Learning Languages with Zipf’s Law

Published

April 5, 2017

Learning a new language can be a daunting task. However, the word frequencies in many languages follow Zipf’s law in that the most frequent word occurs twice as often as the second most frequent, and three times as often as the third, and so on. This means that a relatively small number of words make up the majority of the spoken and written corpus. So you only need to learn 500 or so words to understand ~75% of the words in common speech.

Here I use subtitles in English, German, French, Spanish, and Russian to explore this. The subtitles are from opensubtitles.org, provided by Hermit Dave as ranked lists of words with their word count. Code for this analysis can be found in the .Rmd file. This project is an expansion of work by Tomi Mester.

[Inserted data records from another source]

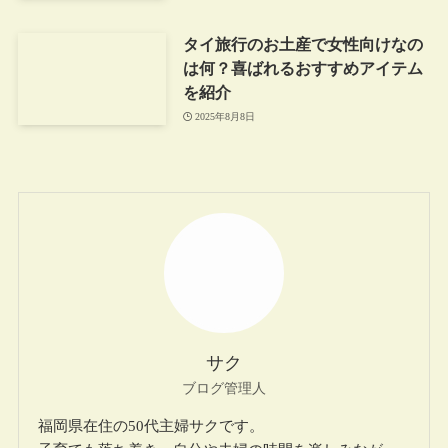
タイ旅行のお土産で女性向けなの
は何？喜ばれるおすすめアイテム
を紹介
2025年8月8日
サク
ブログ管理人
福岡県在住の50代主婦サクです。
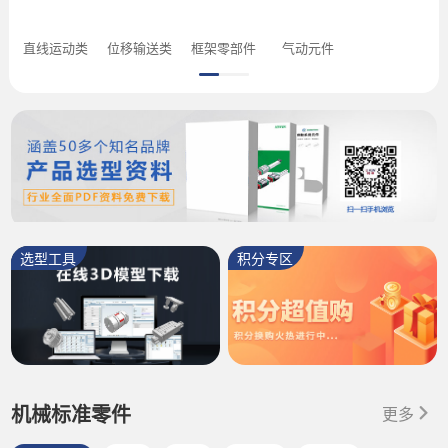
直线运动类
位移输送类
框架零部件
气动元件
选型工具
积分专区
机械标准零件
更多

By plotting the cumulative frequency for the top N words we can see that you would only have to learn the 500 most frequent words to understand ~75% of all words, 1,000 for ~80%, and 2,000 gets you to ~85% (depending on the language).

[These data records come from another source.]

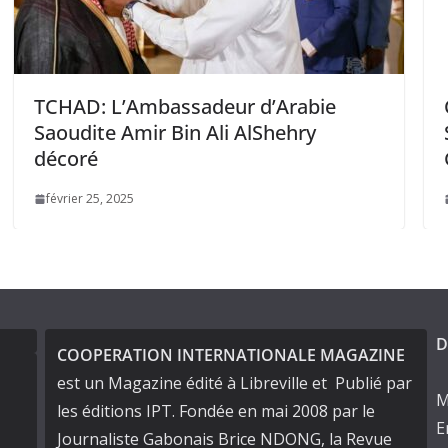
assadeur d’Arabie
Congo: Visite de l
 Bin Ali AlShehry
SG des Nations -U
Grands Lacs à Braz
janvier 18, 2025
D
COOPERATION INTERNATIONALE MAGAZINE
est un Magazine édité à Libreville et Publié par
M
les éditions IPT. Fondée en mai 2008 par le
E
Journaliste Gabonais Brice NDONG, la Revue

We can test if a discrete power law (Zipf) fits the data well (for English). The red line shows the fitted power law with α= 1.6

And what text analysis would be complete without a word cloud, here of the top 1,000 most frequent words.

Caveats

  • Of course, even if you know 75% of all words that doesn’t mean you will be able to understand 75% of sentences. However you may be able to glean some information from the context and I think these kind of lists could be a good place to kick start the learning process.
  • I have not checked the pre-processing steps (converting subtitle files to frequency lists) or performed any quality control. I can also not speak any of these languages apart from English and a small amount of German so it’s hard for me to judge their quality!